Please return the full listing exactly as written, with the images removed.
************
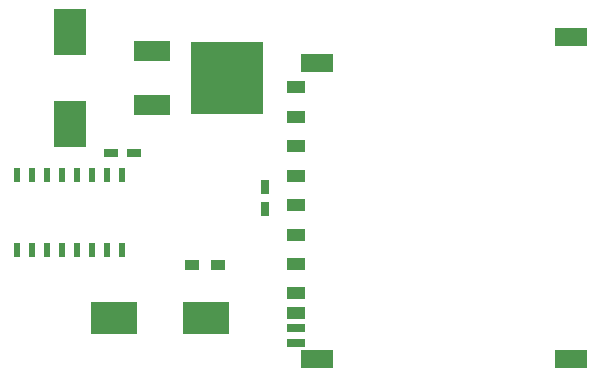
<source format=gbr>
G04 #@! TF.FileFunction,Paste,Top*
%FSLAX46Y46*%
G04 Gerber Fmt 4.6, Leading zero omitted, Abs format (unit mm)*
G04 Created by KiCad (PCBNEW 4.0.5+dfsg1-4) date Thu Feb 15 14:06:30 2018*
%MOMM*%
%LPD*%
G01*
G04 APERTURE LIST*
%ADD10C,0.100000*%
%ADD11R,2.700020X4.000500*%
%ADD12R,4.000500X2.700020*%
%ADD13R,1.200000X0.750000*%
%ADD14R,0.750000X1.200000*%
%ADD15R,1.501140X1.000760*%
%ADD16R,2.799080X1.501140*%
%ADD17R,1.501140X0.701040*%
%ADD18R,3.048000X1.651000*%
%ADD19R,6.096000X6.096000*%
%ADD20R,0.508000X1.143000*%
%ADD21R,1.200000X0.900000*%
G04 APERTURE END LIST*
D10*
D11*
X148590000Y-87551260D03*
X148590000Y-95328740D03*
D12*
X152321260Y-111760000D03*
X160098740Y-111760000D03*
D13*
X153985000Y-97790000D03*
X152085000Y-97790000D03*
D14*
X165100000Y-102550000D03*
X165100000Y-100650000D03*
D15*
X167754300Y-97226120D03*
X167754300Y-99725480D03*
X167754300Y-102224840D03*
X167754300Y-104724200D03*
X167754300Y-107226100D03*
X167754300Y-109649260D03*
X167754300Y-111351060D03*
X167754300Y-92224860D03*
D16*
X191056260Y-115249960D03*
X191056260Y-87950040D03*
X169555160Y-115249960D03*
X169555160Y-90149680D03*
D15*
X167754300Y-94724220D03*
D17*
X167754300Y-112649000D03*
X167754300Y-113850420D03*
D18*
X155575000Y-89154000D03*
D19*
X161925000Y-91440000D03*
D18*
X155575000Y-93726000D03*
D20*
X153035000Y-106045000D03*
X150495000Y-106045000D03*
X149225000Y-106045000D03*
X147955000Y-106045000D03*
X146685000Y-106045000D03*
X145415000Y-106045000D03*
X144145000Y-106045000D03*
X144145000Y-99695000D03*
X145415000Y-99695000D03*
X146685000Y-99695000D03*
X147955000Y-99695000D03*
X149225000Y-99695000D03*
X150495000Y-99695000D03*
X151765000Y-99695000D03*
X153035000Y-99695000D03*
X151765000Y-106045000D03*
D21*
X161120000Y-107315000D03*
X158920000Y-107315000D03*
M02*

</source>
************
OUTPUT OF THE EXERCISE:
<source format=gbr>
G04 #@! TF.FileFunction,Paste,Top*
%FSLAX46Y46*%
G04 Gerber Fmt 4.6, Leading zero omitted, Abs format (unit mm)*
G04 Created by KiCad (PCBNEW 4.0.5+dfsg1-4) date Thu Feb 15 14:06:30 2018*
%MOMM*%
%LPD*%
G01*
G04 APERTURE LIST*
%ADD10C,0.100000*%
%ADD11R,2.700020X4.000500*%
%ADD12R,4.000500X2.700020*%
%ADD13R,1.200000X0.750000*%
%ADD14R,0.750000X1.200000*%
%ADD15R,1.501140X1.000760*%
%ADD16R,2.799080X1.501140*%
%ADD17R,1.501140X0.701040*%
%ADD18R,3.048000X1.651000*%
%ADD19R,6.096000X6.096000*%
%ADD20R,0.508000X1.143000*%
%ADD21R,1.200000X0.900000*%
G04 APERTURE END LIST*
D10*
D11*
X148590000Y-87551260D03*
X148590000Y-95328740D03*
D12*
X152321260Y-111760000D03*
X160098740Y-111760000D03*
D13*
X153985000Y-97790000D03*
X152085000Y-97790000D03*
D14*
X165100000Y-102550000D03*
X165100000Y-100650000D03*
D15*
X167754300Y-97226120D03*
X167754300Y-99725480D03*
X167754300Y-102224840D03*
X167754300Y-104724200D03*
X167754300Y-107226100D03*
X167754300Y-109649260D03*
X167754300Y-111351060D03*
X167754300Y-92224860D03*
D16*
X191056260Y-115249960D03*
X191056260Y-87950040D03*
X169555160Y-115249960D03*
X169555160Y-90149680D03*
D15*
X167754300Y-94724220D03*
D17*
X167754300Y-112649000D03*
X167754300Y-113850420D03*
D18*
X155575000Y-89154000D03*
D19*
X161925000Y-91440000D03*
D18*
X155575000Y-93726000D03*
D20*
X153035000Y-106045000D03*
X150495000Y-106045000D03*
X149225000Y-106045000D03*
X147955000Y-106045000D03*
X146685000Y-106045000D03*
X145415000Y-106045000D03*
X144145000Y-106045000D03*
X144145000Y-99695000D03*
X145415000Y-99695000D03*
X146685000Y-99695000D03*
X147955000Y-99695000D03*
X149225000Y-99695000D03*
X150495000Y-99695000D03*
X151765000Y-99695000D03*
X153035000Y-99695000D03*
X151765000Y-106045000D03*
D21*
X161120000Y-107315000D03*
X158920000Y-107315000D03*
M02*

</source>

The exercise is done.